Untreated periodontitis (gum disease) can also result in a badly infected or abscessed tooth that will then require a expert in root. Infections of the pulp of the tooth are untreatable by way of antibiotics; the only alternative to a endodonic treatment is extraction of the tooth. The dentist or endodontic will attempt to save the natural tooth by removing the infected pulp. It is in the best interest of the patient's overall oral health to preserve the natural tooth whenever possible; removal of a single tooth may cause other teeth to drift out of line, impacting the overall alignment of the teeth.

Every dentist is trained to do root treatment, and many family dentists do root treatments at their office. However, you may be referred to a prosthodontist or endodontist for your procedure, as these dental professionals specialize in restorative dentistry.

What happens during the procedure?

Typically during a root treatment procedure, the dentist will inject the patient with a local anesthetic. In the case where multiple teeth need to be fixed, he or she may recommend sedation dentistry. The patient is sometimes prescribed antibiotics beforehand to decrease the infection.

During the procedure, the dentist will open the crown of the tooth to expose the root and pulp. The dentist will then examine and clean the root systems using the appropriate dental instruments. If an abscess is present, the dentist may need to drain it; this could take a couple of days and an additional appointment may be necessary in order to complete the root canal treatment.

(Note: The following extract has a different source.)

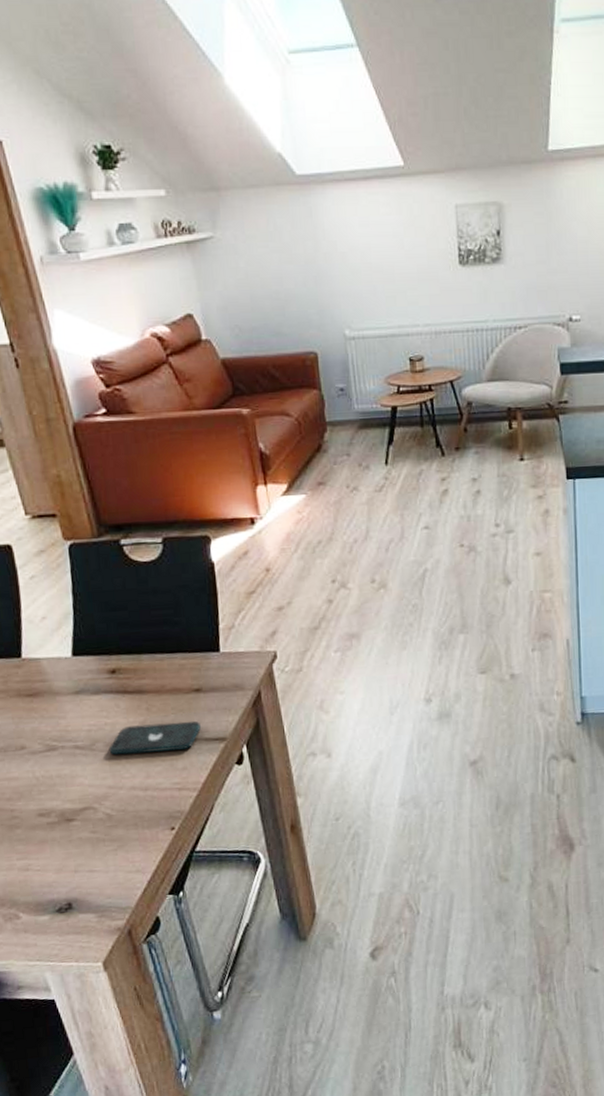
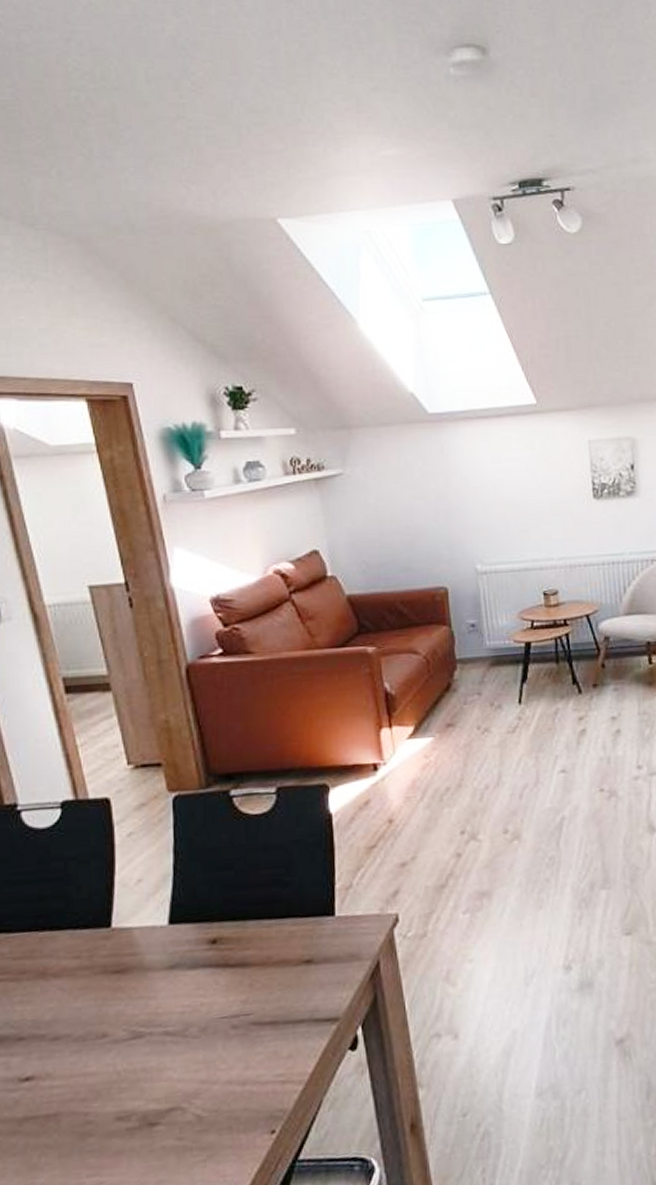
smartphone: present [108,721,201,755] -> none [203,998,310,1042]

If the pulp is dead or severely infected, the dentist will remove it. The empty space will then be filled with permanent dental filler.

What happens after the procedure?

Teeth that have undergone a root canal treatment are often capped with a crown to strengthen and protect the tooth from further damage. It is normal to experience some swelling and tenderness immediately after the treatment; however, if discomfort continues for more than 48 hours, contact your dentist or endodontist. If you have any queries relating to in which and how to use veneers anthem, you can make contact with us at the web site.


It is still possible for cavities to reoccur after a root canal has been performed. Speak to your dental professional for guidance on proper oral hygiene to prevent further decay and damage to your teeth. With proper maintenance, a tooth that has had a root canal can last for a patient's lifetime.

A root canal may be necessary in order to save an infected or damaged tooth. It will eliminate the pain, inflammation and infection that have spread to the pulp of the tooth, and prevent the infection from spreading to other dental structures. A root canal treatment is more beneficial than simply pulling the tooth, as the natural tooth will retain the alignment of the teeth.